#### Given records:
###
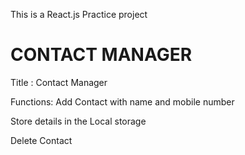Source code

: This is a React.js Practice project
# CONTACT MANAGER
Title : Contact Manager

Functions:
  Add Contact with name and mobile number
  
  Store details in the Local storage

  Delete Contact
###
#### Your instructions:
Starting at the line that contains "Store details in the Local storage", transcribe every line through the last line of the entries above, exactly, and nothing else.

#### Exercise solution:
  Store details in the Local storage

  Delete Contact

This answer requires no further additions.